"SOMEWHAT surprised and disappointed" — that's how Scottish transport chiefs described their response to a train firm's regulation-busting Covid travel advice.

LNER came under fire last month for telling passengers they didn't have to adhere to Scottish Government rules after crossing the Border into Scotland.

Now emails have emerged showing how Transport Scotland called on the UK Government-owned train firm to backtrack.

In July the carrier said that, regardless of where on the line its cross-Border shuttles were, it would operate under updated English guidance for "consistency", meaning it would no longer require physical distancing or mask-wearing.

It claimed that move was made after it had "reached an agreement with Transport Scotland".

But the Holyrood agency disputed this, with Transport Secretary Michael Matheson calling LNER's position "unacceptable" and his Constitution Secretary colleague Angus Robertson asking: "LNER is a train company owned by the UK Government. Is it still maintaining that when it operates in Scotland it is going to disregard Scottish public health and safety coronavirus rules?"

READ MORE: Matheson says Cop26 could be 'one of our last chances'

Those comments were amongst a volley of complaints from members of the public and LNER backtracked on the guidance, saying: "We have made adjustments to our approach to support physical distancing on board LNER services in Scotland.

"Our reservation system spaces customers through our trains and we are also informing customers of which are our busier services, and helping customers should they wish to change their seats or travel plans.
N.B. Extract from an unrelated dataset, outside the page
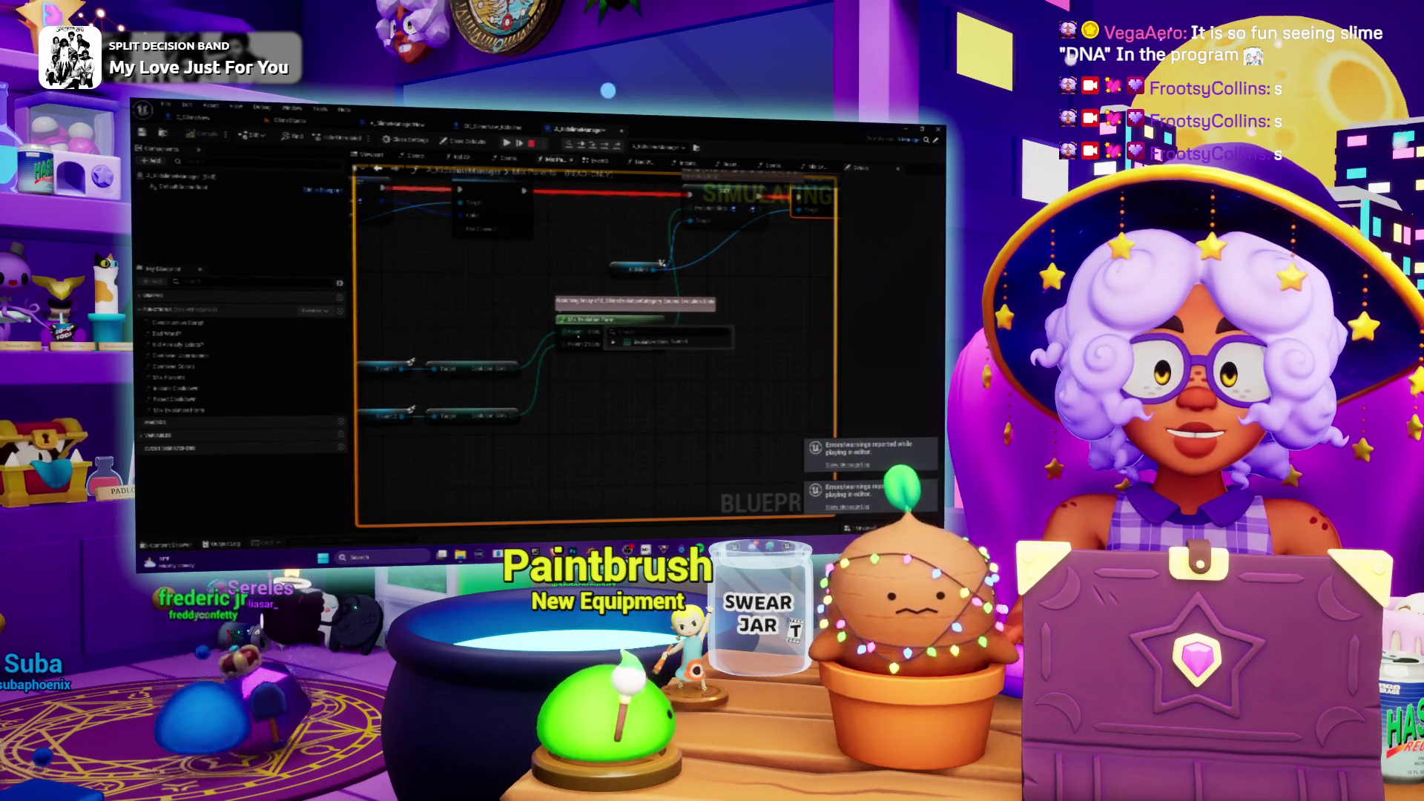
pyautogui.moveTo(594, 338)
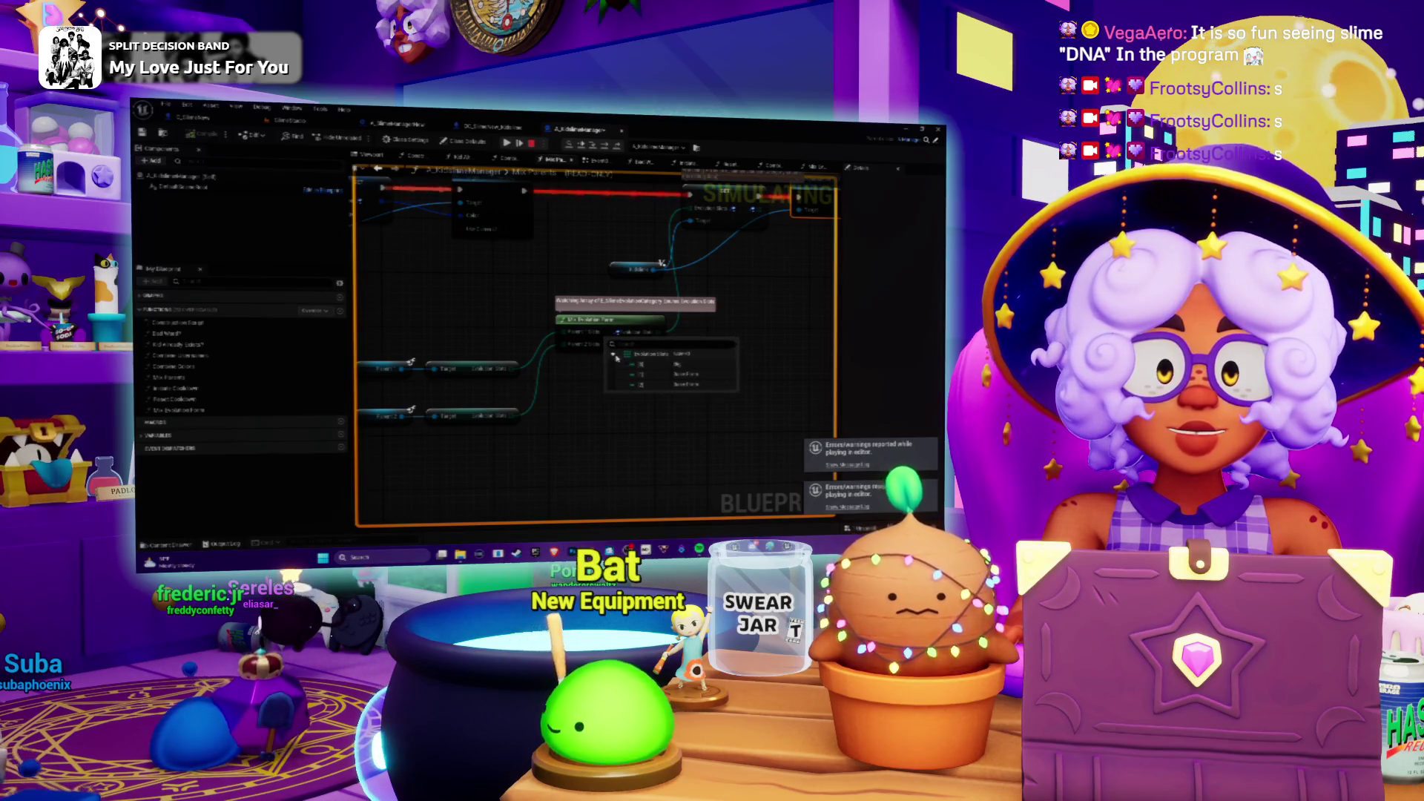
pyautogui.moveTo(669, 334)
"Our on-board colleagues will make announcements on trains advising of social distancing rules in Scotland, and assisting them to move seats if they need or prefer."

In newly disclosed emails, a Transport Scotland representative sends the offending guidance to LNER, asking for an immediate correction and saying: "I am somewhat surprised and disappointed to read the assertion below that Transport Scotland would be content to approve non-compliance with Scottish law on trains in Scotland. I can confirm that is not the case."

In response, LNER says: "We are very sorry about that. It was poor wording on our part and the error was entirely unintentional."

Asking the transport body to "please accept our apologies", the firm confirmed it had updated its advice to tell people that "social distancing guidance remains in place in Scotland" and "face coverings remain mandatory", despite English rule relaxations.

READ MORE: Scottish Government seeks to make emergency Covid powers permanent

Transport Scotland later accepted the changes, but added: "On a point of information, the term 'social distancing' applies in England and Wales, the term 'physical distancing' in Scotland. I'll leave you to reflect on that matter."

The Scottish Government said: "All rail operators within Scotland, including LNER, are required to follow Scottish Government guidance with regards to the wearing of face coverings and physical distancing onboard services.

"Some incorrect guidance was provided by LNER on 16 July.  After representation from Transport Scotland, an apology was made and the public notification changed."